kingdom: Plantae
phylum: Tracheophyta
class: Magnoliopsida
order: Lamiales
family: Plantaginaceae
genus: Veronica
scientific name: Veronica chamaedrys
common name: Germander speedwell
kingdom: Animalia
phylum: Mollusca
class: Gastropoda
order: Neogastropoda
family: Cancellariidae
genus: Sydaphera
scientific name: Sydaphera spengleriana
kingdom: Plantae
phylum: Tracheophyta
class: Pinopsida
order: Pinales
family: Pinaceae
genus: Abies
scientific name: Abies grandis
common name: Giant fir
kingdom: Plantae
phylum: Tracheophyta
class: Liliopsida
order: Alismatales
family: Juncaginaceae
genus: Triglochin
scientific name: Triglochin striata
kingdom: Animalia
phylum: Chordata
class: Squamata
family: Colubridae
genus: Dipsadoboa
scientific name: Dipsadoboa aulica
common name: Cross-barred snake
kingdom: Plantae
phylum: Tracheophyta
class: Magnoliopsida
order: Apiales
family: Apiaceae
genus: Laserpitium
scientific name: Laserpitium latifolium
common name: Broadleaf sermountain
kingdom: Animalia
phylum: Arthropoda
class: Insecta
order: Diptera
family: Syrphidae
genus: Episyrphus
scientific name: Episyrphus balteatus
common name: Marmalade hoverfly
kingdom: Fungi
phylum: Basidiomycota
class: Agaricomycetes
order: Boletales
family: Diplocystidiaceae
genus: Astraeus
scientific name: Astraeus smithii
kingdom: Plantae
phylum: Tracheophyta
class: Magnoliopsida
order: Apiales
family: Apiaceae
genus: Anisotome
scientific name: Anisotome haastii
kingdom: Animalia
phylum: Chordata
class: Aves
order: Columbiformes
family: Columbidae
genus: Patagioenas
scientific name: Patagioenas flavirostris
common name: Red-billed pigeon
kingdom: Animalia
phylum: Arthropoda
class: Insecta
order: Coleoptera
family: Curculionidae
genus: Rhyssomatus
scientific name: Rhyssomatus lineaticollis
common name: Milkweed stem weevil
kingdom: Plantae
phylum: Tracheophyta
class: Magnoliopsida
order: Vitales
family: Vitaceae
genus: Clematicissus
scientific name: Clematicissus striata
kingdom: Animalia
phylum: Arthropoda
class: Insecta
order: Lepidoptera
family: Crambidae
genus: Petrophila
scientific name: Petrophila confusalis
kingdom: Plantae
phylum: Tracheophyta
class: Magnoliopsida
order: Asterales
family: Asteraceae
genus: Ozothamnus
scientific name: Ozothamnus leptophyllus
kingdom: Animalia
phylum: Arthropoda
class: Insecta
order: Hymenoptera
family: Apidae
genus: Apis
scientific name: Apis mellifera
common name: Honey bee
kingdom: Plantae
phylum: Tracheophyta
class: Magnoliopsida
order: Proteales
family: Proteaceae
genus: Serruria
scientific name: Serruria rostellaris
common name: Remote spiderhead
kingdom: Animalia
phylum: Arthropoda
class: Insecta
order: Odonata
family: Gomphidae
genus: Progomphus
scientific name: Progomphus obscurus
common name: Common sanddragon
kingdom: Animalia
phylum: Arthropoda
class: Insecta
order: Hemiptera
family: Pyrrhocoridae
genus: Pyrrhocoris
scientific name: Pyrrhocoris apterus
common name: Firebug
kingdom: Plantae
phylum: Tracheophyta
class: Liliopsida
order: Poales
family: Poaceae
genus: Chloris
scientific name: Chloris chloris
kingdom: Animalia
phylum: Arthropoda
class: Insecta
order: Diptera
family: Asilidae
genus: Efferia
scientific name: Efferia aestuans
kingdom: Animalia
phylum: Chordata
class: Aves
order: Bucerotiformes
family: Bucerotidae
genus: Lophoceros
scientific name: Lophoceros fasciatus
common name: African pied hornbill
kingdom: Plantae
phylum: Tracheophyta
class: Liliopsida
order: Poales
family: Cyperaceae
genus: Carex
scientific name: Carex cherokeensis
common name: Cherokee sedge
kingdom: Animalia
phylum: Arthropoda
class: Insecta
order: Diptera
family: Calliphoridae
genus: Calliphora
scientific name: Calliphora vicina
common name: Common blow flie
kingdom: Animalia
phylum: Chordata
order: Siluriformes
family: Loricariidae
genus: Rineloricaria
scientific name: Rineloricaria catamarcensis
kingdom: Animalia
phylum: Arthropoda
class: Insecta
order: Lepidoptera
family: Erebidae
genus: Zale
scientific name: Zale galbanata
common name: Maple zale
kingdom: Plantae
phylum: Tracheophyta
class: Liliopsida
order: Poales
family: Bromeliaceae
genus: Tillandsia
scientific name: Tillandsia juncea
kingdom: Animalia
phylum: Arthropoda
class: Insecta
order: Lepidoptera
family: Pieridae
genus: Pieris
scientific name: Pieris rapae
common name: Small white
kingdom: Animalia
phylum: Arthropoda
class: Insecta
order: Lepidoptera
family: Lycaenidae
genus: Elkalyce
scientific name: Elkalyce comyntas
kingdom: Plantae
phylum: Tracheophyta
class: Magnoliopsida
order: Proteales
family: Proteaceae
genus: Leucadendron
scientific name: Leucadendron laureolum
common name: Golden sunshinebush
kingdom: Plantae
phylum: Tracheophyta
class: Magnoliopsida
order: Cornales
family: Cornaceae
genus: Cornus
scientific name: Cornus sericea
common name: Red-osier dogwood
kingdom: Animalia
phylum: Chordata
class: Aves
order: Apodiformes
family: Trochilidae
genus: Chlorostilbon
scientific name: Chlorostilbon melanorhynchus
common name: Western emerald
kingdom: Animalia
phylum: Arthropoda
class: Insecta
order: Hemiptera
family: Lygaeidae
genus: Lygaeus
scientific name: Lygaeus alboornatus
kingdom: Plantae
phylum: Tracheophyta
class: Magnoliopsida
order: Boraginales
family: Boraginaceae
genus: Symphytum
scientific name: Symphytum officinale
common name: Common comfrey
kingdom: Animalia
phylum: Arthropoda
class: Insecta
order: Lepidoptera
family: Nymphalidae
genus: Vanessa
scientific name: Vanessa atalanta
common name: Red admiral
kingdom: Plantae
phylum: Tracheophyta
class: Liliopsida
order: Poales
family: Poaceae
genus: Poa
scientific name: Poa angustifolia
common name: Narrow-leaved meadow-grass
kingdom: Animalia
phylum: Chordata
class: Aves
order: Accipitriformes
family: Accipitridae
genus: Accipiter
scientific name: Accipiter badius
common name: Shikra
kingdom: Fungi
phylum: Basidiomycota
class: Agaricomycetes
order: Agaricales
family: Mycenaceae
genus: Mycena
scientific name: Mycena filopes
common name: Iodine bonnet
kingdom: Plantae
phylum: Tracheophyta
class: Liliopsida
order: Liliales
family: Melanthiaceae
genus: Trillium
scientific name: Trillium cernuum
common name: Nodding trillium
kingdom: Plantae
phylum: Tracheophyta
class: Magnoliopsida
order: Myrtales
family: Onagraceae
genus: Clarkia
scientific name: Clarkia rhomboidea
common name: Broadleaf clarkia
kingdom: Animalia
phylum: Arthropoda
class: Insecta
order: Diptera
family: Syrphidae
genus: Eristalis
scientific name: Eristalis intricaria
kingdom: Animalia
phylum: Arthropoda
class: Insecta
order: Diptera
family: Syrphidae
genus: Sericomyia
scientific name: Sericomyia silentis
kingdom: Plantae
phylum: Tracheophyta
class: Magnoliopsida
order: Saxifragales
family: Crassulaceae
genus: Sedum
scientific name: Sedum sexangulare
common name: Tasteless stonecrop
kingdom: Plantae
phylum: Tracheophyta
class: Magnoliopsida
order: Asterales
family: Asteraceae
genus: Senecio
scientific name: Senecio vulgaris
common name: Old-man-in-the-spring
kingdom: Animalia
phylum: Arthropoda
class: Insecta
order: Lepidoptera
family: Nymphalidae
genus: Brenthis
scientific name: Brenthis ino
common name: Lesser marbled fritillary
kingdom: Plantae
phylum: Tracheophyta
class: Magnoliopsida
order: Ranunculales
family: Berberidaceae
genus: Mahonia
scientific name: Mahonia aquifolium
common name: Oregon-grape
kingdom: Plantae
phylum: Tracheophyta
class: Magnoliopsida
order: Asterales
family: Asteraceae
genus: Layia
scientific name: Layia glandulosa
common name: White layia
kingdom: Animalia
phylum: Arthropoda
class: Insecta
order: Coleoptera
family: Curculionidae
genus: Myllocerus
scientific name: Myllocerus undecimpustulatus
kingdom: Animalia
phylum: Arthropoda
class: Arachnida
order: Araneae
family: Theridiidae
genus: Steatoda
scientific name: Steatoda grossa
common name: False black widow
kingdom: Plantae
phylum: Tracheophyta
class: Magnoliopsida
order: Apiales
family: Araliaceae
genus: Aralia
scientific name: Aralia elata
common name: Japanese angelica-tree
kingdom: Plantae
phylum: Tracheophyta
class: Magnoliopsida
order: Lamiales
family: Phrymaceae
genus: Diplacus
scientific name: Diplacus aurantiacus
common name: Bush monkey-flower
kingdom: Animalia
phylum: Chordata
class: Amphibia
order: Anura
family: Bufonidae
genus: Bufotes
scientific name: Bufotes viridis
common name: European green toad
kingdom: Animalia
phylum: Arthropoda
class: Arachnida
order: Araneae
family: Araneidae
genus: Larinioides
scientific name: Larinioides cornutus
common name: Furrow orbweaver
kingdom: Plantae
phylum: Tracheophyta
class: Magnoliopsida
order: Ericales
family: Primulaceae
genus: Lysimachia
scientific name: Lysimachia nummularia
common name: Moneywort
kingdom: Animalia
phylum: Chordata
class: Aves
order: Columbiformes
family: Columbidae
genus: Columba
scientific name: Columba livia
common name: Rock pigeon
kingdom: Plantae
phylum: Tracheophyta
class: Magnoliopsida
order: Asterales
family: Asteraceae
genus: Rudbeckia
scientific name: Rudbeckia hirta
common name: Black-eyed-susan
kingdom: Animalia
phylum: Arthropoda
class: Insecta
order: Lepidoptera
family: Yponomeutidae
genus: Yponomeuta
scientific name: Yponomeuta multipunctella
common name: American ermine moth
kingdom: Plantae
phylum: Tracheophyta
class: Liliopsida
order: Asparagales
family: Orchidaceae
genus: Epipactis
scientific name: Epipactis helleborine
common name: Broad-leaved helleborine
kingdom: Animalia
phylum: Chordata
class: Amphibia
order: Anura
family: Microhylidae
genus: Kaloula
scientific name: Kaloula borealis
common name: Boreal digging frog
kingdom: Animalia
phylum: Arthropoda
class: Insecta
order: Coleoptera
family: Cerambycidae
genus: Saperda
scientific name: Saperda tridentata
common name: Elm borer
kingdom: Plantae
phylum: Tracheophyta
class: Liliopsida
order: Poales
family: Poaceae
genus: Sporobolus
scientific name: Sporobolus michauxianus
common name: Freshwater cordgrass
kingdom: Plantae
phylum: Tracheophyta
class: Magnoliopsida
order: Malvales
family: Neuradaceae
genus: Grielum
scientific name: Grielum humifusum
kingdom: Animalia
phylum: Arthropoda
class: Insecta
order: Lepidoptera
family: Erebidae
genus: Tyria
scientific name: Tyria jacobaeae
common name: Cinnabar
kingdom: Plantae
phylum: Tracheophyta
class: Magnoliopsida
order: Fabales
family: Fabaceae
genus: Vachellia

Written task: Give again everything from the start of the rows down to and including the line containing "genus: Anisotome", swapping "common name" for "vernacular name" and leaving all else unchanged.

The response:
kingdom: Plantae
phylum: Tracheophyta
class: Magnoliopsida
order: Lamiales
family: Plantaginaceae
genus: Veronica
scientific name: Veronica chamaedrys
vernacular name: Germander speedwell
kingdom: Animalia
phylum: Mollusca
class: Gastropoda
order: Neogastropoda
family: Cancellariidae
genus: Sydaphera
scientific name: Sydaphera spengleriana
kingdom: Plantae
phylum: Tracheophyta
class: Pinopsida
order: Pinales
family: Pinaceae
genus: Abies
scientific name: Abies grandis
vernacular name: Giant fir
kingdom: Plantae
phylum: Tracheophyta
class: Liliopsida
order: Alismatales
family: Juncaginaceae
genus: Triglochin
scientific name: Triglochin striata
kingdom: Animalia
phylum: Chordata
class: Squamata
family: Colubridae
genus: Dipsadoboa
scientific name: Dipsadoboa aulica
vernacular name: Cross-barred snake
kingdom: Plantae
phylum: Tracheophyta
class: Magnoliopsida
order: Apiales
family: Apiaceae
genus: Laserpitium
scientific name: Laserpitium latifolium
vernacular name: Broadleaf sermountain
kingdom: Animalia
phylum: Arthropoda
class: Insecta
order: Diptera
family: Syrphidae
genus: Episyrphus
scientific name: Episyrphus balteatus
vernacular name: Marmalade hoverfly
kingdom: Fungi
phylum: Basidiomycota
class: Agaricomycetes
order: Boletales
family: Diplocystidiaceae
genus: Astraeus
scientific name: Astraeus smithii
kingdom: Plantae
phylum: Tracheophyta
class: Magnoliopsida
order: Apiales
family: Apiaceae
genus: Anisotome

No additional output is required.